State auditors were able to access confidential information when testing cybersecurity at the Arizona Department of Economic Security, revealing vulnerabilities that could have put residents’ personal information at risk.
More than 2 million Arizonans have submitted information such as Social Security numbers, health information and federal tax information to the department, which oversees more than 40 programs such as food assistance, unemployment benefits and adult protective services.
An Arizona Auditor General’s report documenting the shortcomings landed on state lawmakers and Gov. Doug Ducey’s desk this week.
Among the findings were a lack of staff training and outdated software that left the department at a high risk of data breaches and other security vulnerabilities. The report suggests high employee turnover likely compounded problems. Economic Security Director Tim Jeffries, who was forced to resign last year, had fired 428 employees during his nearly two-year tenure.
Ducey’s staff would not comment on audit specifics as they review the report, Deputy Chief of Staff David Scarpinato said. He said the Governor’s Office is taking a comprehensive look at computer needs throughout state government.
Online security breaches can be costly. The Maricopa County Community College District paid more than $26 million as of 2014 after a breach compromised the personal information of more than 2 million people a year earlier. In 2012, hackers breached Utah’s Department of Health and accessed over 780,000 records, which has cost that state over $4 million so far.
DES did not face any known hacks despite the lax system, according to Performance Audit Manager Dot Reinhard.
She said auditors shared problems as they were uncovered so department staff could implement fixes.
A DES spokesperson on Wednesday said no one has been fired or reprimanded following the audit.
Auditors hack system
The State Auditor General’s Office has been conducting IT performance reviews for more than 10 years, Reinhard said.
The DES audit, which took place over nine months, was part of a routine review.
As part of their work, auditors simulated attacks that hackers commonly use to test DES security. Each type of attack succeeded. At one point, the auditors gained access to records for an estimated 100,000 people, according to the report.
In one test attack, auditors gained access to “control all network user accounts, including accounts with high-level access.” They were able to “to view, alter or delete confidential health information and other sensitive data, including client Social Security numbers, names and addresses.”
The tests also uncovered a lack of proper monitoring by DES’s informational technology department.
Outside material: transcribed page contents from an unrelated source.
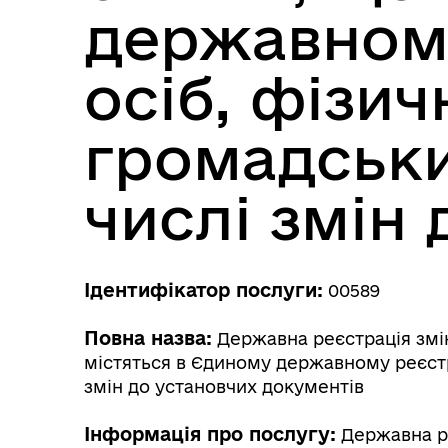
державном
осіб, фізич
громадськи
числі змін
Ідентифікатор послуги:
00589
Повна назва:
Державна реєстрація змін
містяться в Єдиному державному реєстр
змін до установчих документів
Інформація про послугу:
Державна ре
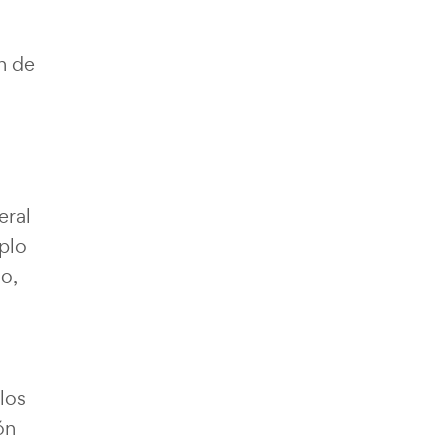
n de
eral
plo
io,
los
ón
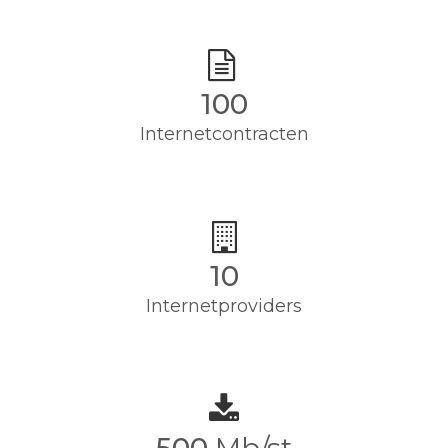
100
Internetcontracten
10
Internetproviders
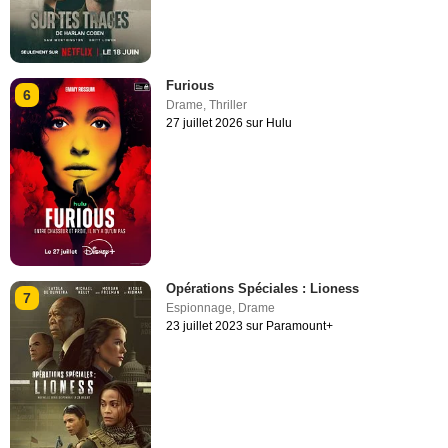
Furious
6
Drame
,
Thriller
27 juillet 2026 sur Hulu
Opérations Spéciales : Lioness
7
Espionnage
,
Drame
23 juillet 2023 sur Paramount+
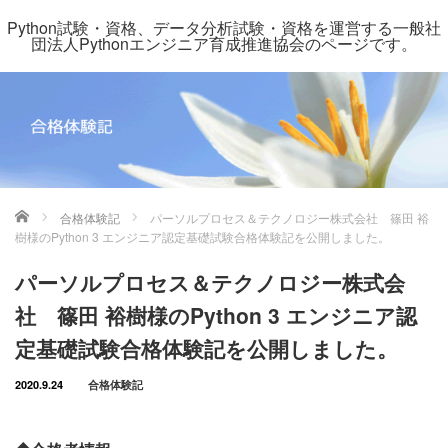
Python試験・資格、データ分析試験・資格を運営する一般社
団法人Pythonエンジニア育成推進協会のページです。
ホーム
合格体験記
パーソルプロセス＆テクノロジー株式会社 篠田 裕
樹様のPython 3 エンジニア認定基礎試験合格体験記を公開しました。
パーソルプロセス＆テクノロジー株式会
社 篠田 裕樹様のPython 3 エンジニア認
定基礎試験合格体験記を公開しました。
2020.9.24
合格体験記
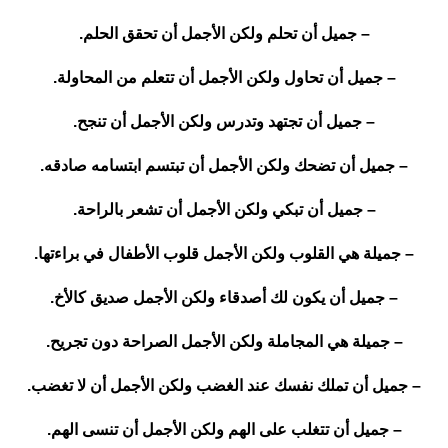
– جميل أن تحلم ولكن الأجمل أن تحقق الحلم.
– جميل أن تحاول ولكن الأجمل أن تتعلم من المحاولة.
– جميل أن تجتهد وتدرس ولكن الأجمل أن تنجح.
– جميل أن تضحك ولكن الأجمل أن تبتسم ابتسامه صادقه.
– جميل أن تبكي ولكن الأجمل أن تشعر بالراحة.
– جميلة هي القلوب ولكن الأجمل قلوب الأطفال في براءتها.
– جميل أن يكون لك أصدقاء ولكن الأجمل صديق كالأخ.
– جميلة هي المجاملة ولكن الأجمل الصراحة دون تجريح.
– جميل أن تملك نفسك عند الغضب ولكن الأجمل أن لا تغضب.
– جميل أن تتغلب على الهم ولكن الأجمل أن تنسى الهم.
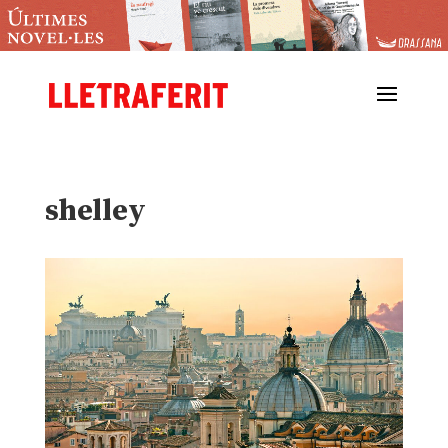
shelley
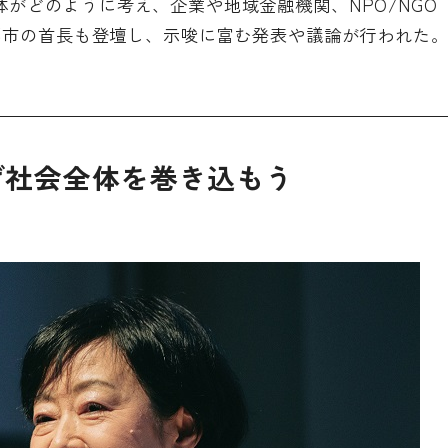
がどのように考え、企業や地域金融機関、NPO/NGO
都市の首長も登壇し、示唆に富む発表や議論が行われた
げ社会全体を巻き込もう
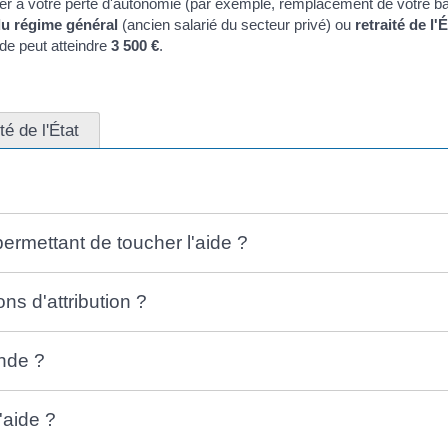
ter à votre perte d'autonomie (par exemple, remplacement de votre ba
 du régime général
(ancien salarié du secteur privé) ou
retraité de l'É
ide peut atteindre
3 500 €
.
té de l'État
permettant de toucher l'aide ?
ons d'attribution ?
nde ?
'aide ?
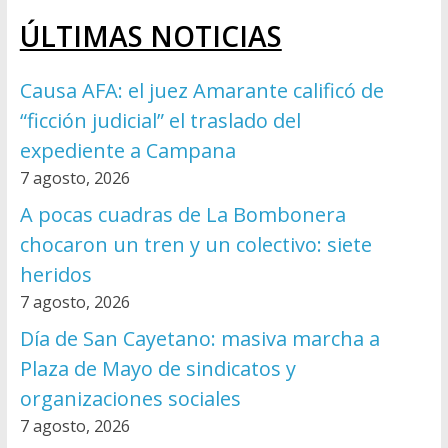
ÚLTIMAS NOTICIAS
Causa AFA: el juez Amarante calificó de
“ficción judicial” el traslado del
expediente a Campana
7 agosto, 2026
A pocas cuadras de La Bombonera
chocaron un tren y un colectivo: siete
heridos
7 agosto, 2026
Día de San Cayetano: masiva marcha a
Plaza de Mayo de sindicatos y
organizaciones sociales
7 agosto, 2026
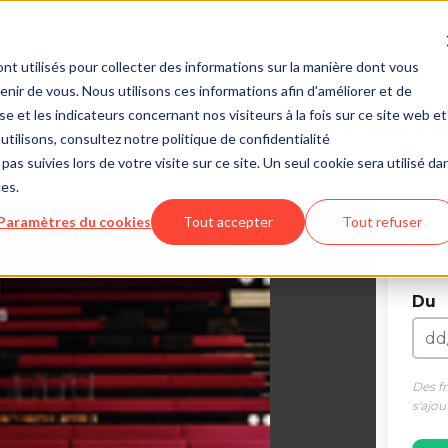
À propos
Plus
f
nt utilisés pour collecter des informations sur la manière dont vous
ir de vous. Nous utilisons ces informations afin d'améliorer et de
e et les indicateurs concernant nos visiteurs à la fois sur ce site web et
me Type (Conférence / Lecture ) 
utilisons, consultez notre politique de confidentialité
pas suivies lors de votre visite sur ce site. Un seul cookie sera utilisé da
ces.
Paramètres du cookies
Tout accepter
Tout refuser
42
Du
Des f
s'ajou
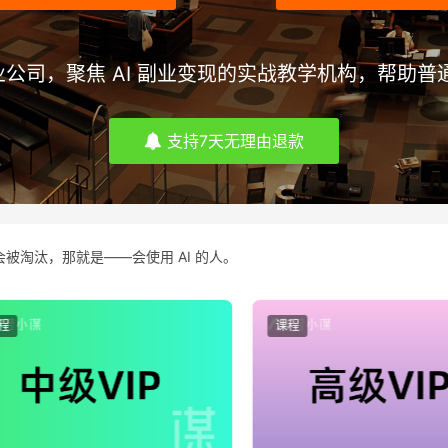
司，聚焦 AI 副业变现的实战教学机构，帮助普通
支持7天无理由退款
被淘汰，那就是——会使用 AI 的人。
课程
Although IT staff knew auditors were there, they were unable to detect the breach.
Servers lack security updates
Part of routine IT security is making sure all network equipment is updated to protect against malware, a software designed to damage computers, gather data and facilitate a system breach.
Frequent updates are critical as researchers discovered 430 new types of malware in 2015 alone, according to cybersecurity company Symantec.
Auditors found 47 percent of the 752 DES servers they reviewed did not have regular security updates and patches installed. Some of those updates had been available for several years.
Auditors say 63 percent of the servers had critical or high security vulnerabilities, some dating back to 1999.
Policy and training issues
The report repeatedly highlighted a lack of information technology staff training and policies, such as what to do in the case of a data breach.
For example, the IT policy is to classify data as public data or confidential data but it wasn’t used.
In 2006, DES hired a chief information security officer to guide the department’s IT staff. However, it wasn’t until 2015 that the scope and details of the job were properly elaborated. A DES spokesperson told The Republic that different people have served in that role during the nine-year span.
Auditors interviewed three IT staff members who said they were “unfamiliar” with policies created by the chief information security officer’s team that pertained to the staffer’s responsibilities, and they didn’t recall the chief enforcing information security policies.
Auditors also discovered:
Employees who may have been terminated were not purged from the system and still could have accessed the network.
Many passwords were unchanged the past 30 days, despite DES policy. Some passwords weren’t changed for more than a year.
The auditors made a litany of recommendations for DES and the agency agreed with every single one. They included:
improving vulnerability assessments.
improving update and patch management.
establishing a continuous monitoring program for critical IT activities.
securing and testing web-based applications.
establishing a written plan for developing and implementing a department-wide information security program.
further define IT roles and authority.
develop and implement policies on data classification, incident response and security awareness education and training.
DES has already begun to implement the recommendations, such as more frequent server scans, implementing new policies and increased training.
DES plans to have 44 percent of the recommendations implemented within the next 60 days, DES spokesman Brett Bezio said. A handful of others will be implemented in June, August and December. No timeline has been set on implementing two recommendations, Bezio said.
Auditors will return in six months to check the department’s progress in making changes, Reinhard said.